◆ **Task**
I'd like the data below restated word for word, with the pictures left out.

###

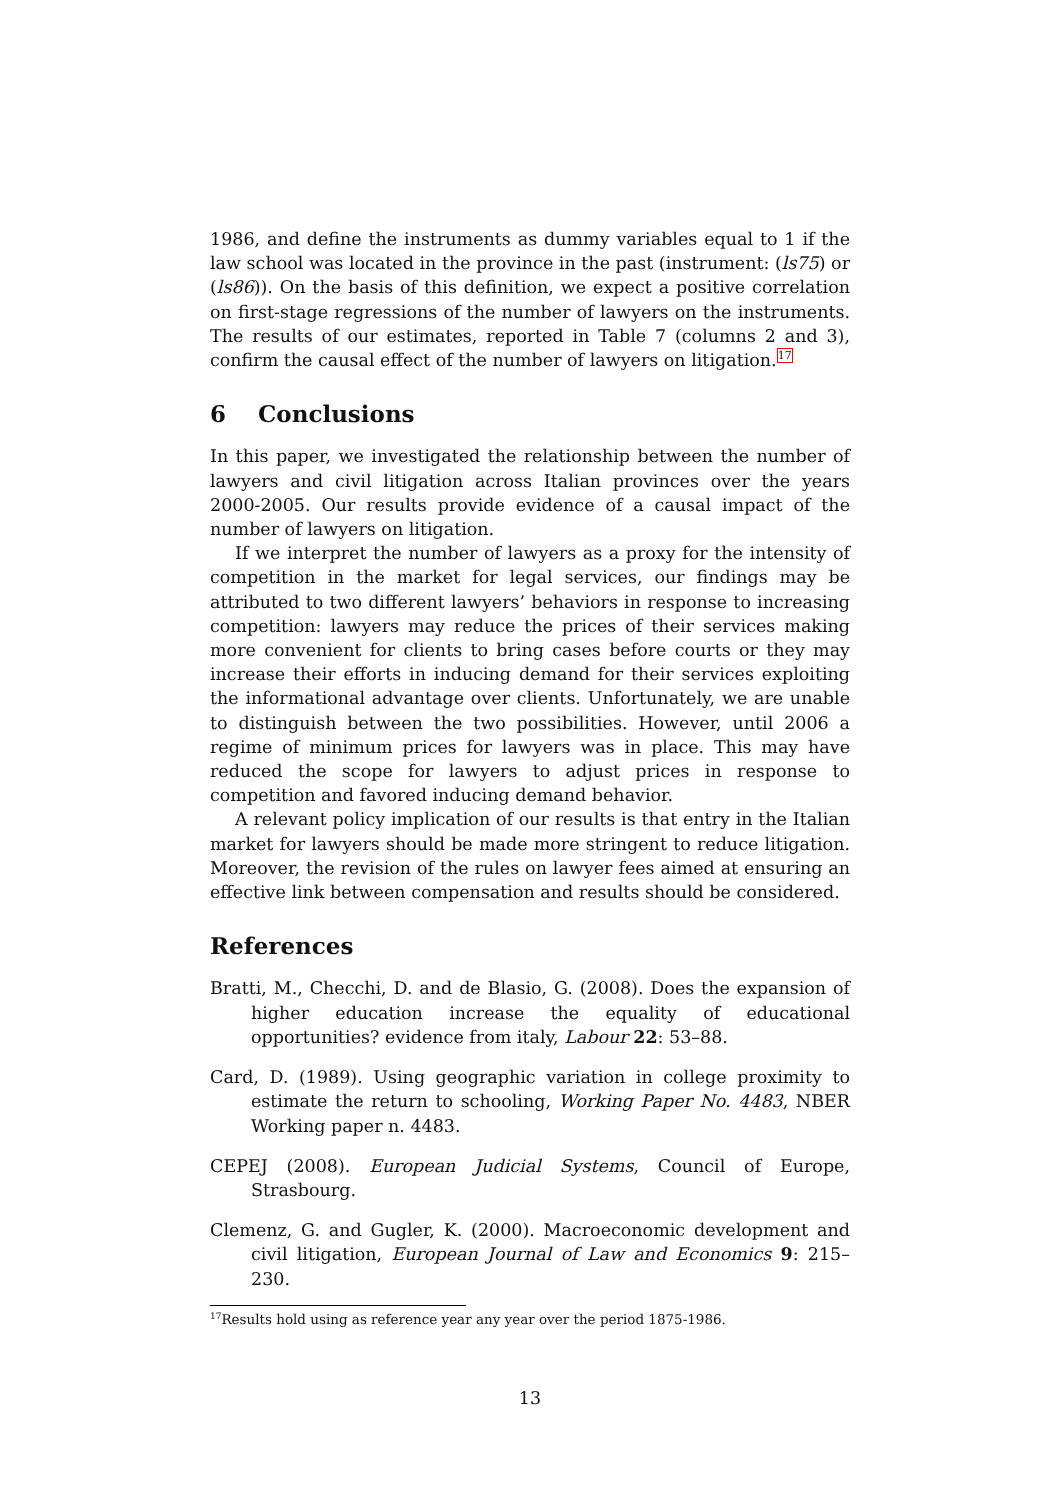1986, and define the instruments as dummy variables equal to 1 if the law school was located in the province in the past (instrument: (ls75) or (ls86)). On the basis of this definition, we expect a positive correlation on first-stage regressions of the number of lawyers on the instruments. The results of our estimates, reported in Table 7 (columns 2 and 3), confirm the causal effect of the number of lawyers on litigation.<sup>17</sup>
6 Conclusions
In this paper, we investigated the relationship between the number of lawyers and civil litigation across Italian provinces over the years 2000-2005. Our results provide evidence of a causal impact of the number of lawyers on litigation.
If we interpret the number of lawyers as a proxy for the intensity of competition in the market for legal services, our findings may be attributed to two different lawyers’ behaviors in response to increasing competition: lawyers may reduce the prices of their services making more convenient for clients to bring cases before courts or they may increase their efforts in inducing demand for their services exploiting the informational advantage over clients. Unfortunately, we are unable to distinguish between the two possibilities. However, until 2006 a regime of minimum prices for lawyers was in place. This may have reduced the scope for lawyers to adjust prices in response to competition and favored inducing demand behavior.
A relevant policy implication of our results is that entry in the Italian market for lawyers should be made more stringent to reduce litigation. Moreover, the revision of the rules on lawyer fees aimed at ensuring an effective link between compensation and results should be considered.
References
Bratti, M., Checchi, D. and de Blasio, G. (2008). Does the expansion of higher education increase the equality of educational opportunities? evidence from italy, Labour 22: 53–88.
Card, D. (1989). Using geographic variation in college proximity to estimate the return to schooling, Working Paper No. 4483, NBER Working paper n. 4483.
CEPEJ (2008). European Judicial Systems, Council of Europe, Strasbourg.
Clemenz, G. and Gugler, K. (2000). Macroeconomic development and civil litigation, European Journal of Law and Economics 9: 215–230.
<sup>17</sup> Results hold using as reference year any year over the period 1875-1986.
13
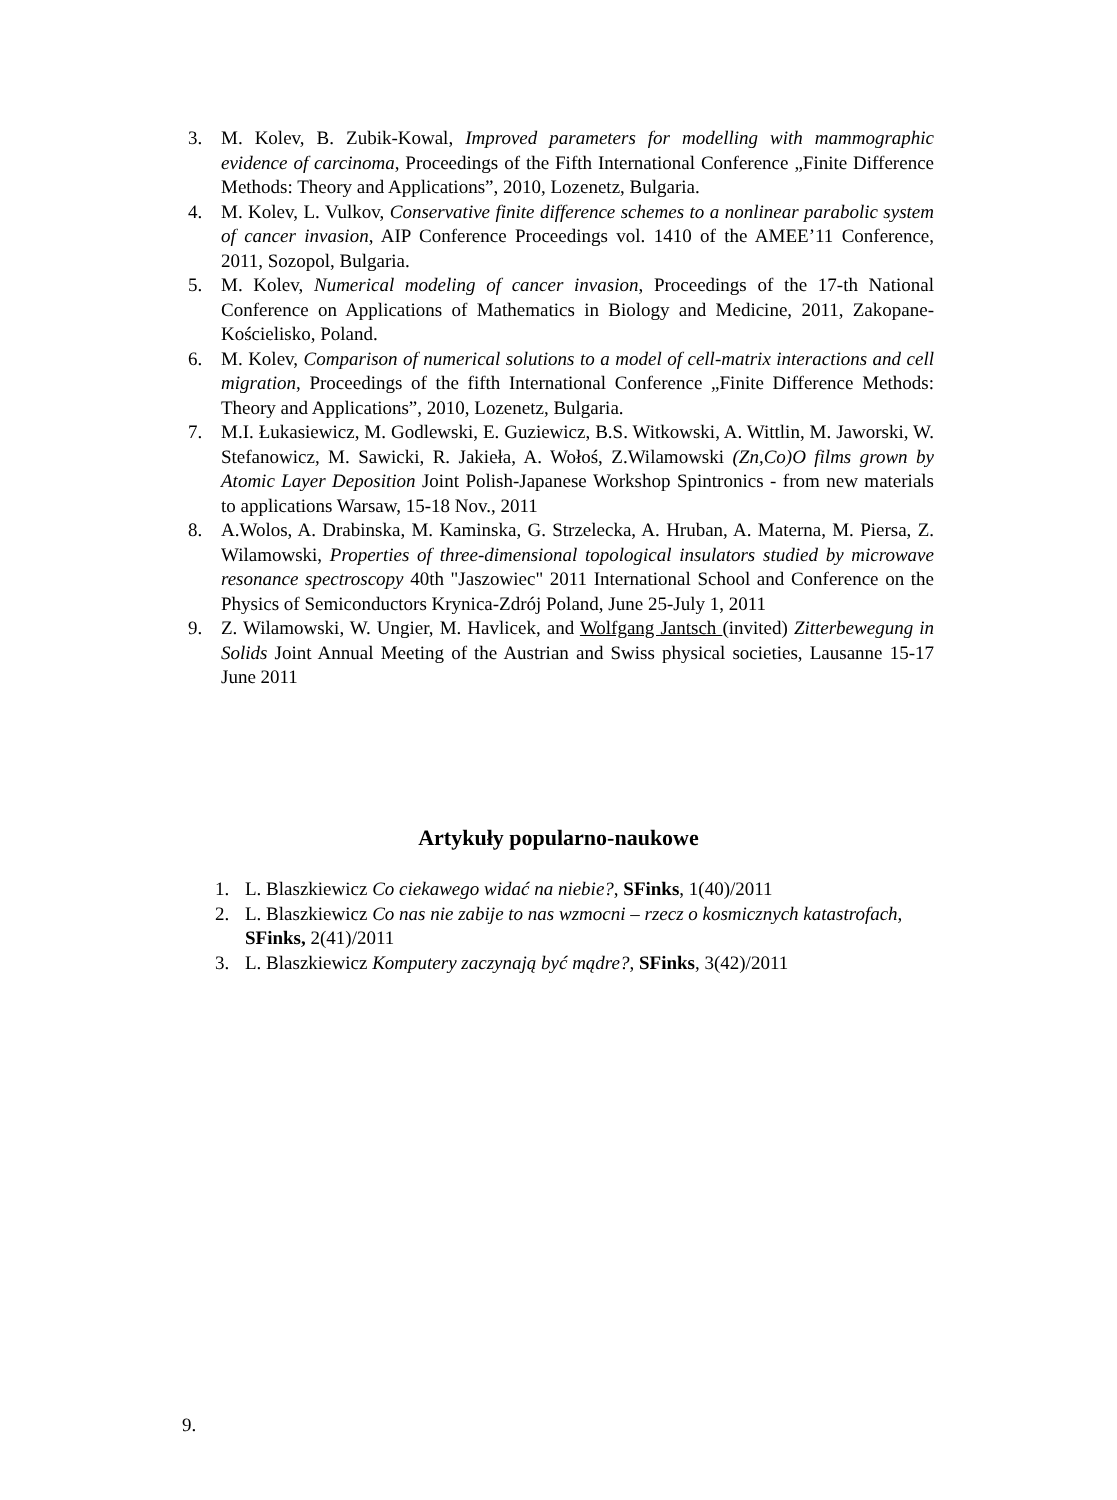3. M. Kolev, B. Zubik-Kowal, Improved parameters for modelling with mammographic evidence of carcinoma, Proceedings of the Fifth International Conference „Finite Difference Methods: Theory and Applications”, 2010, Lozenetz, Bulgaria.
4. M. Kolev, L. Vulkov, Conservative finite difference schemes to a nonlinear parabolic system of cancer invasion, AIP Conference Proceedings vol. 1410 of the AMEE’11 Conference, 2011, Sozopol, Bulgaria.
5. M. Kolev, Numerical modeling of cancer invasion, Proceedings of the 17-th National Conference on Applications of Mathematics in Biology and Medicine, 2011, Zakopane-Kościelisko, Poland.
6. M. Kolev, Comparison of numerical solutions to a model of cell-matrix interactions and cell migration, Proceedings of the fifth International Conference „Finite Difference Methods: Theory and Applications”, 2010, Lozenetz, Bulgaria.
7. M.I. Łukasiewicz, M. Godlewski, E. Guziewicz, B.S. Witkowski, A. Wittlin, M. Jaworski, W. Stefanowicz, M. Sawicki, R. Jakieła, A. Wołoś, Z.Wilamowski (Zn,Co)O films grown by Atomic Layer Deposition Joint Polish-Japanese Workshop Spintronics - from new materials to applications Warsaw, 15-18 Nov., 2011
8. A.Wolos, A. Drabinska, M. Kaminska, G. Strzelecka, A. Hruban, A. Materna, M. Piersa, Z. Wilamowski, Properties of three-dimensional topological insulators studied by microwave resonance spectroscopy 40th "Jaszowiec" 2011 International School and Conference on the Physics of Semiconductors Krynica-Zdrój Poland, June 25-July 1, 2011
9. Z. Wilamowski, W. Ungier, M. Havlicek, and Wolfgang Jantsch (invited) Zitterbewegung in Solids Joint Annual Meeting of the Austrian and Swiss physical societies, Lausanne 15-17 June 2011
Artykuły popularno-naukowe
1. L. Blaszkiewicz Co ciekawego widać na niebie?, SFinks, 1(40)/2011
2. L. Blaszkiewicz Co nas nie zabije to nas wzmocni – rzecz o kosmicznych katastrofach, SFinks, 2(41)/2011
3. L. Blaszkiewicz Komputery zaczynają być mądre?, SFinks, 3(42)/2011
9.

###

◆ **Result of the task**
1986, and define the instruments as dummy variables equal to 1 if the law school was located in the province in the past (instrument: (ls75) or (ls86)). On the basis of this definition, we expect a positive correlation on first-stage regressions of the number of lawyers on the instruments. The results of our estimates, reported in Table 7 (columns 2 and 3), confirm the causal effect of the number of lawyers on litigation.<sup>17</sup>
6 Conclusions
In this paper, we investigated the relationship between the number of lawyers and civil litigation across Italian provinces over the years 2000-2005. Our results provide evidence of a causal impact of the number of lawyers on litigation.
If we interpret the number of lawyers as a proxy for the intensity of competition in the market for legal services, our findings may be attributed to two different lawyers’ behaviors in response to increasing competition: lawyers may reduce the prices of their services making more convenient for clients to bring cases before courts or they may increase their efforts in inducing demand for their services exploiting the informational advantage over clients. Unfortunately, we are unable to distinguish between the two possibilities. However, until 2006 a regime of minimum prices for lawyers was in place. This may have reduced the scope for lawyers to adjust prices in response to competition and favored inducing demand behavior.
A relevant policy implication of our results is that entry in the Italian market for lawyers should be made more stringent to reduce litigation. Moreover, the revision of the rules on lawyer fees aimed at ensuring an effective link between compensation and results should be considered.
References
Bratti, M., Checchi, D. and de Blasio, G. (2008). Does the expansion of higher education increase the equality of educational opportunities? evidence from italy, Labour 22: 53–88.
Card, D. (1989). Using geographic variation in college proximity to estimate the return to schooling, Working Paper No. 4483, NBER Working paper n. 4483.
CEPEJ (2008). European Judicial Systems, Council of Europe, Strasbourg.
Clemenz, G. and Gugler, K. (2000). Macroeconomic development and civil litigation, European Journal of Law and Economics 9: 215–230.
<sup>17</sup> Results hold using as reference year any year over the period 1875-1986.
13
3. M. Kolev, B. Zubik-Kowal, Improved parameters for modelling with mammographic evidence of carcinoma, Proceedings of the Fifth International Conference „Finite Difference Methods: Theory and Applications”, 2010, Lozenetz, Bulgaria.
4. M. Kolev, L. Vulkov, Conservative finite difference schemes to a nonlinear parabolic system of cancer invasion, AIP Conference Proceedings vol. 1410 of the AMEE’11 Conference, 2011, Sozopol, Bulgaria.
5. M. Kolev, Numerical modeling of cancer invasion, Proceedings of the 17-th National Conference on Applications of Mathematics in Biology and Medicine, 2011, Zakopane-Kościelisko, Poland.
6. M. Kolev, Comparison of numerical solutions to a model of cell-matrix interactions and cell migration, Proceedings of the fifth International Conference „Finite Difference Methods: Theory and Applications”, 2010, Lozenetz, Bulgaria.
7. M.I. Łukasiewicz, M. Godlewski, E. Guziewicz, B.S. Witkowski, A. Wittlin, M. Jaworski, W. Stefanowicz, M. Sawicki, R. Jakieła, A. Wołoś, Z.Wilamowski (Zn,Co)O films grown by Atomic Layer Deposition Joint Polish-Japanese Workshop Spintronics - from new materials to applications Warsaw, 15-18 Nov., 2011
8. A.Wolos, A. Drabinska, M. Kaminska, G. Strzelecka, A. Hruban, A. Materna, M. Piersa, Z. Wilamowski, Properties of three-dimensional topological insulators studied by microwave resonance spectroscopy 40th "Jaszowiec" 2011 International School and Conference on the Physics of Semiconductors Krynica-Zdrój Poland, June 25-July 1, 2011
9. Z. Wilamowski, W. Ungier, M. Havlicek, and Wolfgang Jantsch (invited) Zitterbewegung in Solids Joint Annual Meeting of the Austrian and Swiss physical societies, Lausanne 15-17 June 2011
Artykuły popularno-naukowe
1. L. Blaszkiewicz Co ciekawego widać na niebie?, SFinks, 1(40)/2011
2. L. Blaszkiewicz Co nas nie zabije to nas wzmocni – rzecz o kosmicznych katastrofach, SFinks, 2(41)/2011
3. L. Blaszkiewicz Komputery zaczynają być mądre?, SFinks, 3(42)/2011
9.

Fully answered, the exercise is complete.